Exercise description: Look through the material below and copy every line containing the word "若悔过善根".

Supplied material:

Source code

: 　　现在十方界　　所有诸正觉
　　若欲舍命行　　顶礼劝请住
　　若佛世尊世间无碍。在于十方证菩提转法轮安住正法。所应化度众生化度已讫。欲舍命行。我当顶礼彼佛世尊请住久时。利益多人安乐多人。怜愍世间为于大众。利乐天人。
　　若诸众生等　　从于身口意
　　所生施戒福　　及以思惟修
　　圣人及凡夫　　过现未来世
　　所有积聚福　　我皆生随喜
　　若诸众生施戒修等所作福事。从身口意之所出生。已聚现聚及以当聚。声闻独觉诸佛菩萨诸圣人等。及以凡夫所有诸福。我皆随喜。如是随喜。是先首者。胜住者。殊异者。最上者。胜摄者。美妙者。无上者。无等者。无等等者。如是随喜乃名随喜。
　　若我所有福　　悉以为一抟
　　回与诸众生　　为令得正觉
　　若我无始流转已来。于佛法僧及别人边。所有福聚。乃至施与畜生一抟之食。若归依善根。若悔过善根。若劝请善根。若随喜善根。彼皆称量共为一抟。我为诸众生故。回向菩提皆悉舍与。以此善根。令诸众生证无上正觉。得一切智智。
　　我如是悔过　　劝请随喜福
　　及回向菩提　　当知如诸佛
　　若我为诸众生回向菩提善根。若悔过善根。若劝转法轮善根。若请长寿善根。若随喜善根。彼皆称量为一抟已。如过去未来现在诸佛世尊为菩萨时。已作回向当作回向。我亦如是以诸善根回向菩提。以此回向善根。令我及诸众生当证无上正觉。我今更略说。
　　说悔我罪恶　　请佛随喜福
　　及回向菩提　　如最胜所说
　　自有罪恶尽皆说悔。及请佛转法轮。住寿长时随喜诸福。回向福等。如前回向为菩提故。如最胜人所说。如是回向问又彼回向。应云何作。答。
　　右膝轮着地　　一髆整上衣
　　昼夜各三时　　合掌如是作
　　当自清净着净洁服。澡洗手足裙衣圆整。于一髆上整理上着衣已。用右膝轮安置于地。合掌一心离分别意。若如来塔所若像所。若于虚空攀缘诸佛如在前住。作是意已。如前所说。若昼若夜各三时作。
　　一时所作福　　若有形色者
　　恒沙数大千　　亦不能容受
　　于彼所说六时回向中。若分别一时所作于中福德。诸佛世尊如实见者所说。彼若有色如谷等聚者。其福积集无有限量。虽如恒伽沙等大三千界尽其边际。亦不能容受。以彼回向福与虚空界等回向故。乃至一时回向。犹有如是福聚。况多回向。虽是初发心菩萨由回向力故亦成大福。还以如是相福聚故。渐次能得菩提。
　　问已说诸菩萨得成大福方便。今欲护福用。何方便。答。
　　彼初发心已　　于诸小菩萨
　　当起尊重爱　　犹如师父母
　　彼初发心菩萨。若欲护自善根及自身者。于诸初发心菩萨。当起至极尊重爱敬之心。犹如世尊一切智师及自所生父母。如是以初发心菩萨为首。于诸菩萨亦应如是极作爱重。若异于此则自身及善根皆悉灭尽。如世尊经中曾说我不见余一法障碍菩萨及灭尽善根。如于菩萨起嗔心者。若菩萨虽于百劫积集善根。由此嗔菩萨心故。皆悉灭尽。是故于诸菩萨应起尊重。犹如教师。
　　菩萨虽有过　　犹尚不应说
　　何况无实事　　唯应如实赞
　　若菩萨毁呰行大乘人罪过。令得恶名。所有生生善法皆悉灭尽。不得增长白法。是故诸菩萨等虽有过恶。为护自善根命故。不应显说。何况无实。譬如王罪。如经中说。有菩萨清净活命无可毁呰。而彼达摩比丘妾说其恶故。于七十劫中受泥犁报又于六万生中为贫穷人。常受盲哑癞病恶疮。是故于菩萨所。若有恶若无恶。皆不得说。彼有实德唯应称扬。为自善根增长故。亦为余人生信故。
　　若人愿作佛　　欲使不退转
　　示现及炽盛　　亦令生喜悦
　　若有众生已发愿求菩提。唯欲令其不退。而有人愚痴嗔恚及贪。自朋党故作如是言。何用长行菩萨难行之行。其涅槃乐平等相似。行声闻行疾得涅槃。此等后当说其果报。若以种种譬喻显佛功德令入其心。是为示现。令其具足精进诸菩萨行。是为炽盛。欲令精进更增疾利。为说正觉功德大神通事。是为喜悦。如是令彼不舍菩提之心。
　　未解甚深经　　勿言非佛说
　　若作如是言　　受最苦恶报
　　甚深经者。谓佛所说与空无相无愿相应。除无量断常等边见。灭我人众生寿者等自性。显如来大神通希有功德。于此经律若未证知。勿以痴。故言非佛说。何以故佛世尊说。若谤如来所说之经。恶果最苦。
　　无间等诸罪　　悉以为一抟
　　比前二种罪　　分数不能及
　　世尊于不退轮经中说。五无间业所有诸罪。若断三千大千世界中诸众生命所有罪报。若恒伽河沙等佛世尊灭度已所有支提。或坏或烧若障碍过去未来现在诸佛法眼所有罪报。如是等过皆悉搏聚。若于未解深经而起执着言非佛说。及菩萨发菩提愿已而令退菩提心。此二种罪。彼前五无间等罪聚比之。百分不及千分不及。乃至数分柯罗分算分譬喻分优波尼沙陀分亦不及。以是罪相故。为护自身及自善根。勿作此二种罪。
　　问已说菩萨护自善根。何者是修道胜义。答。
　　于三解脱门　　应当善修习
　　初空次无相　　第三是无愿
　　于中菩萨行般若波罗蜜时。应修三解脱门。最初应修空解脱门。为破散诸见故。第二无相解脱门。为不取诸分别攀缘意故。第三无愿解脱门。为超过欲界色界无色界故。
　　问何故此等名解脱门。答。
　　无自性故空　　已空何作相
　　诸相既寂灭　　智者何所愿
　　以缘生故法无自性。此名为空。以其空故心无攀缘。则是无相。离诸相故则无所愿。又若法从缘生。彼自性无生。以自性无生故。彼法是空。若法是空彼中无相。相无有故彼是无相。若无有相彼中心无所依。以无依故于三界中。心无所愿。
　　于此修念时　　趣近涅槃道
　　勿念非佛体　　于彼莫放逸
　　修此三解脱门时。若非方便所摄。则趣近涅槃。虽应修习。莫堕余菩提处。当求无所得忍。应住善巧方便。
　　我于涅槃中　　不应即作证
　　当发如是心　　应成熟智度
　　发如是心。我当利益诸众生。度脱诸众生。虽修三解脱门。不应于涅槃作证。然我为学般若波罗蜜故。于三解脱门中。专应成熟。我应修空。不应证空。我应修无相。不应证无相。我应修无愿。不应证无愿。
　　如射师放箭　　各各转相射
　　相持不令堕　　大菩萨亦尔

Result of the task:
　　若我无始流转已来。于佛法僧及别人边。所有福聚。乃至施与畜生一抟之食。若归依善根。若悔过善根。若劝请善根。若随喜善根。彼皆称量共为一抟。我为诸众生故。回向菩提皆悉舍与。以此善根。令诸众生证无上正觉。得一切智智。
　　若我为诸众生回向菩提善根。若悔过善根。若劝转法轮善根。若请长寿善根。若随喜善根。彼皆称量为一抟已。如过去未来现在诸佛世尊为菩萨时。已作回向当作回向。我亦如是以诸善根回向菩提。以此回向善根。令我及诸众生当证无上正觉。我今更略说。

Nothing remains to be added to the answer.